No one’s entitled to a good time – ya pay yer money, ya takes yer chances. And we’ve had more than our share of good times these past few weeks.  We knew we had no right to grumble. But the disappointment and the discomfort were real just the same, compounded when the lack-lustre food failed to fill our hungry bellies, when the muddy water rolled in under the door to flood our bedroom floor AGAIN, and when the dreaded abdominal cramps hit once again, confirming our suspicion that the hygienic standards in this camp kitchen weren’t passing muster. (Photo below shows our quarters – the VIP room!)


Fortunately, we weren’t alone. Four young twenty-something Irish girls shared the van with us and sat at the same table in the lodge, making for much conversation and good humour.  Their lovely Irish accents alone brought out the smiles in us. Just listening to them talk – without even trying to get a word in edgewise – was always entertaining. (If you’re reading this, Aoife, Grainne, Charlotte and Rachel, thanks for the memories!) Then there was Federico, the neighbourhood alligator who visited the lodge every day as part of a territorial patrol. Apparently no one apprised the handful of 18-year-old British lads at the lodge of Federico’s presence, as they chose to go swimming in the river not more than a few metres away from Federico, until one of them noticed and they all scrambled out!
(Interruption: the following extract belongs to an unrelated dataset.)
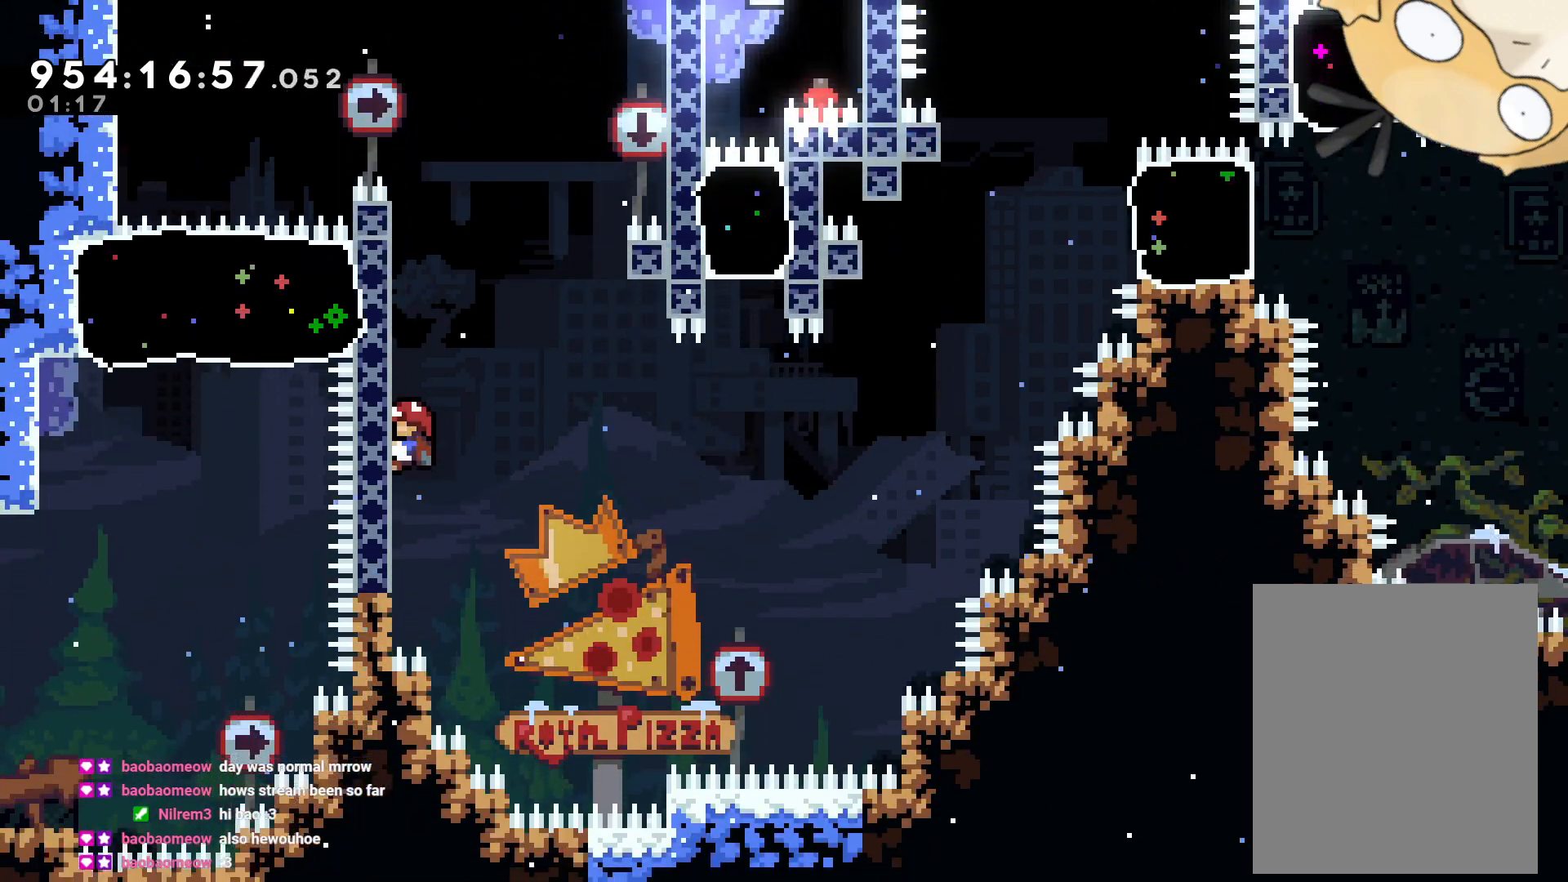
{"dt_ms": 500, "buttons": ["L2"], "left_stick": "center", "right_stick": "center", "events": [[117, "DPAD_DOWN", "down"], [250, "DPAD_DOWN", "up"]]}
The trip back to Rurrenabaque involved a 90-minute boat ride in yet another thunderstorm, followed by a seemingly interminable four hours of driving on the same bone-rattling, bladder-bursting road we had driven on the way out, only this time the knee-high puddles and axle-deep mud made for a lot less bumping and more sliding and slipping. We passed more than a few terminally stuck transport trucks, leading Felix to cross “Long-distance trucker in the Amazon” off his mental list of possible things to be when he grows up. Our driver probably should have been given a badge of courage, or at least a beer, for making it through, but he brushed off the thanks with a shrug. The tour operators must have anticipated the mood that would be shared by all their customers on the moment of return because when we finally got out of the van they were standing right there offering us cold glasses of the country’s finest: Coca-Cola. It was a gesture we truly appreciated.

We had held it together for those few bad days, and could still manage to smile for the camera. It was when we got back to La Paz that we started to come undone at the seams, letting out all our accumulated frustrations and irritations on each other, and finding ourselves no longer able to tolerate or transcend the difficulties and limitations of being yoked to one another and travelling in a third-world country. The end of the trip was in sight and we all very much wanted to go home.